▸ EXERCISE PROMPT
Copy all of these rows out verbatim, leaving the pictures out of your answer.

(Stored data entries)
■ ■ ■ ■ ■

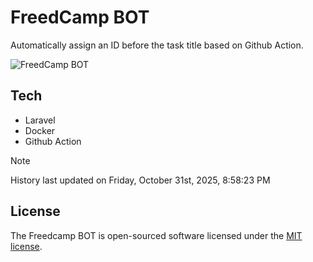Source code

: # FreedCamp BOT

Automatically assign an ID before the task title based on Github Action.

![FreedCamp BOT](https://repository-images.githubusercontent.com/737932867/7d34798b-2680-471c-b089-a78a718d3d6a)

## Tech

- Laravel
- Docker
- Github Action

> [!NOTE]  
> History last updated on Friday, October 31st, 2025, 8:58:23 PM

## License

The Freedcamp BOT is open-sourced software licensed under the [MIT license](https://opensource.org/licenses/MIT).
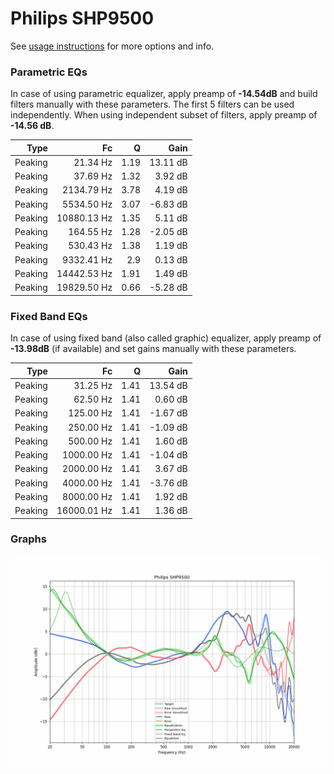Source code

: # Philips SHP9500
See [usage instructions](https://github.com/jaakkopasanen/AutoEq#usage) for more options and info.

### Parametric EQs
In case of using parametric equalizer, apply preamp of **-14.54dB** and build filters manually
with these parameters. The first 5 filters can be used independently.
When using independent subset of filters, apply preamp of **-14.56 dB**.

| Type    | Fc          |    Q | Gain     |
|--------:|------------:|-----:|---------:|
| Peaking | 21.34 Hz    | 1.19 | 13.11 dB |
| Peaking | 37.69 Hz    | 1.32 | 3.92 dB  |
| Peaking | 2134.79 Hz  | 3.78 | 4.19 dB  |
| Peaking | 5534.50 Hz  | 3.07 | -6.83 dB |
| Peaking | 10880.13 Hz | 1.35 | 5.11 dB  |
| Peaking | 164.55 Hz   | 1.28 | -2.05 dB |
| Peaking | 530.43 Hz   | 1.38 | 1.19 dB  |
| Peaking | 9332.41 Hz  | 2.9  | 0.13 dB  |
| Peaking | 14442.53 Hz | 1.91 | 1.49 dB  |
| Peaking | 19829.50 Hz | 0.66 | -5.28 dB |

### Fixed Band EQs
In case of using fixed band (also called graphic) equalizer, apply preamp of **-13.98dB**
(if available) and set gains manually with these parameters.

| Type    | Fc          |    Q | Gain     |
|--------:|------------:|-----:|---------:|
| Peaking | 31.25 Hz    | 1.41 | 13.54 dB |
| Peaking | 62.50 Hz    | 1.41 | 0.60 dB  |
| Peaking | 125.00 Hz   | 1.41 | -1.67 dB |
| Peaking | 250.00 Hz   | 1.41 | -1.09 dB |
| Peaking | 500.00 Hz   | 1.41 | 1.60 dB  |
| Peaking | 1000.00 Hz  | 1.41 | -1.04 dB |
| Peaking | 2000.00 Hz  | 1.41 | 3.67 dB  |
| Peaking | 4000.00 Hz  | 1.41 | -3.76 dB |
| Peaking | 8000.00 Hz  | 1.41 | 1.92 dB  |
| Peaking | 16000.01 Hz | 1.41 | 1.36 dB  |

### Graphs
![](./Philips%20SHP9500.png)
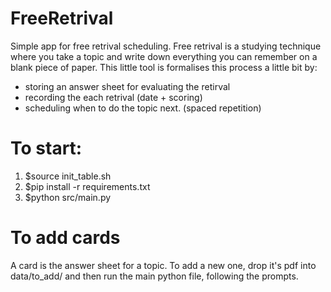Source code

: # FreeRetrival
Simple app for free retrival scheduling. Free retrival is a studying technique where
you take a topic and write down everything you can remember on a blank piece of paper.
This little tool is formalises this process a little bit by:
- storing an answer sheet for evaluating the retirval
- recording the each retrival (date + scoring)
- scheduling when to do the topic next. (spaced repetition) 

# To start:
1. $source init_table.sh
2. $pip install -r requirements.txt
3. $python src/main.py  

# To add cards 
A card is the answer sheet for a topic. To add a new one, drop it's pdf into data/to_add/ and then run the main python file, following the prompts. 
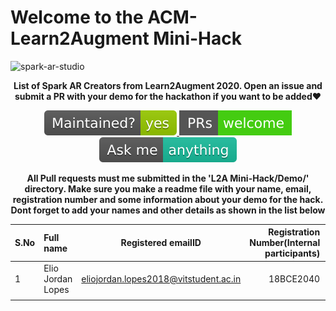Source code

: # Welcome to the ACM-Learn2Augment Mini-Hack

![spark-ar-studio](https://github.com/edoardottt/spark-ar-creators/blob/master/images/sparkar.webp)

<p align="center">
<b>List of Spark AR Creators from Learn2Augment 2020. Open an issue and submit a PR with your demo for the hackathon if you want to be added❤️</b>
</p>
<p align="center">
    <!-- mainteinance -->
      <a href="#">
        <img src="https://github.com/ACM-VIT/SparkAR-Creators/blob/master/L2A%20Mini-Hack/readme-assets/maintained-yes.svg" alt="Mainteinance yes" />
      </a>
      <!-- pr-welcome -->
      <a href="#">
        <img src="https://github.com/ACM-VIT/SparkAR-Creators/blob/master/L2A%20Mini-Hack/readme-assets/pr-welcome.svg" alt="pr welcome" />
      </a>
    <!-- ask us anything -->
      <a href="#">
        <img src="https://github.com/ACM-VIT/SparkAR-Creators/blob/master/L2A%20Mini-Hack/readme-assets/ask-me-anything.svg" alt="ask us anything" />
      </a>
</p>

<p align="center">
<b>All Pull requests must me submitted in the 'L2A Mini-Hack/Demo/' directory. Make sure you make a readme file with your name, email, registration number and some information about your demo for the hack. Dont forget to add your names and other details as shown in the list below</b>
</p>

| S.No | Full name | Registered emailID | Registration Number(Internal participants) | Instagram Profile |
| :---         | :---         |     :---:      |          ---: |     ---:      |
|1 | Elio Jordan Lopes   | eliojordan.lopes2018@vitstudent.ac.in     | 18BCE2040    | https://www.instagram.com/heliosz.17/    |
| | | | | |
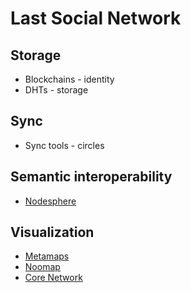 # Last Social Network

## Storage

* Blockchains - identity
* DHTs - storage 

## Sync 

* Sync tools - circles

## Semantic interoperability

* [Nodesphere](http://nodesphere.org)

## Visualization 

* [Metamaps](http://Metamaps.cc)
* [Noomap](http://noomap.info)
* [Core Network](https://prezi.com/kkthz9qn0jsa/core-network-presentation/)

■ ■ ■ ■ ■

▸ TASK SOLUTION
Source code

: # FreedCamp BOT

Automatically assign an ID before the task title based on Github Action.

![FreedCamp BOT](https://repository-images.githubusercontent.com/737932867/7d34798b-2680-471c-b089-a78a718d3d6a)

## Tech

- Laravel
- Docker
- Github Action

> [!NOTE]  
> History last updated on Friday, October 31st, 2025, 8:58:23 PM

## License

The Freedcamp BOT is open-sourced software licensed under the [MIT license](https://opensource.org/licenses/MIT).
Source code

: # Philips SHP9500
See [usage instructions](https://github.com/jaakkopasanen/AutoEq#usage) for more options and info.

### Parametric EQs
In case of using parametric equalizer, apply preamp of **-14.54dB** and build filters manually
with these parameters. The first 5 filters can be used independently.
When using independent subset of filters, apply preamp of **-14.56 dB**.

| Type    | Fc          |    Q | Gain     |
|--------:|------------:|-----:|---------:|
| Peaking | 21.34 Hz    | 1.19 | 13.11 dB |
| Peaking | 37.69 Hz    | 1.32 | 3.92 dB  |
| Peaking | 2134.79 Hz  | 3.78 | 4.19 dB  |
| Peaking | 5534.50 Hz  | 3.07 | -6.83 dB |
| Peaking | 10880.13 Hz | 1.35 | 5.11 dB  |
| Peaking | 164.55 Hz   | 1.28 | -2.05 dB |
| Peaking | 530.43 Hz   | 1.38 | 1.19 dB  |
| Peaking | 9332.41 Hz  | 2.9  | 0.13 dB  |
| Peaking | 14442.53 Hz | 1.91 | 1.49 dB  |
| Peaking | 19829.50 Hz | 0.66 | -5.28 dB |

### Fixed Band EQs
In case of using fixed band (also called graphic) equalizer, apply preamp of **-13.98dB**
(if available) and set gains manually with these parameters.

| Type    | Fc          |    Q | Gain     |
|--------:|------------:|-----:|---------:|
| Peaking | 31.25 Hz    | 1.41 | 13.54 dB |
| Peaking | 62.50 Hz    | 1.41 | 0.60 dB  |
| Peaking | 125.00 Hz   | 1.41 | -1.67 dB |
| Peaking | 250.00 Hz   | 1.41 | -1.09 dB |
| Peaking | 500.00 Hz   | 1.41 | 1.60 dB  |
| Peaking | 1000.00 Hz  | 1.41 | -1.04 dB |
| Peaking | 2000.00 Hz  | 1.41 | 3.67 dB  |
| Peaking | 4000.00 Hz  | 1.41 | -3.76 dB |
| Peaking | 8000.00 Hz  | 1.41 | 1.92 dB  |
| Peaking | 16000.01 Hz | 1.41 | 1.36 dB  |

### Graphs
![](./Philips%20SHP9500.png)
Source code

: # FreeRetrival
Simple app for free retrival scheduling. Free retrival is a studying technique where
you take a topic and write down everything you can remember on a blank piece of paper.
This little tool is formalises this process a little bit by:
- storing an answer sheet for evaluating the retirval
- recording the each retrival (date + scoring)
- scheduling when to do the topic next. (spaced repetition) 

# To start:
1. $source init_table.sh
2. $pip install -r requirements.txt
3. $python src/main.py  

# To add cards 
A card is the answer sheet for a topic. To add a new one, drop it's pdf into data/to_add/ and then run the main python file, following the prompts. 
Source code

: # Welcome to the ACM-Learn2Augment Mini-Hack

![spark-ar-studio](https://github.com/edoardottt/spark-ar-creators/blob/master/images/sparkar.webp)

<p align="center">
<b>List of Spark AR Creators from Learn2Augment 2020. Open an issue and submit a PR with your demo for the hackathon if you want to be added❤️</b>
</p>
<p align="center">
    <!-- mainteinance -->
      <a href="#">
        <img src="https://github.com/ACM-VIT/SparkAR-Creators/blob/master/L2A%20Mini-Hack/readme-assets/maintained-yes.svg" alt="Mainteinance yes" />
      </a>
      <!-- pr-welcome -->
      <a href="#">
        <img src="https://github.com/ACM-VIT/SparkAR-Creators/blob/master/L2A%20Mini-Hack/readme-assets/pr-welcome.svg" alt="pr welcome" />
      </a>
    <!-- ask us anything -->
      <a href="#">
        <img src="https://github.com/ACM-VIT/SparkAR-Creators/blob/master/L2A%20Mini-Hack/readme-assets/ask-me-anything.svg" alt="ask us anything" />
      </a>
</p>

<p align="center">
<b>All Pull requests must me submitted in the 'L2A Mini-Hack/Demo/' directory. Make sure you make a readme file with your name, email, registration number and some information about your demo for the hack. Dont forget to add your names and other details as shown in the list below</b>
</p>

| S.No | Full name | Registered emailID | Registration Number(Internal participants) | Instagram Profile |
| :---         | :---         |     :---:      |          ---: |     ---:      |
|1 | Elio Jordan Lopes   | eliojordan.lopes2018@vitstudent.ac.in     | 18BCE2040    | https://www.instagram.com/heliosz.17/    |
| | | | | |
 # Last Social Network

## Storage

* Blockchains - identity
* DHTs - storage 

## Sync 

* Sync tools - circles

## Semantic interoperability

* [Nodesphere](http://nodesphere.org)

## Visualization 

* [Metamaps](http://Metamaps.cc)
* [Noomap](http://noomap.info)
* [Core Network](https://prezi.com/kkthz9qn0jsa/core-network-presentation/)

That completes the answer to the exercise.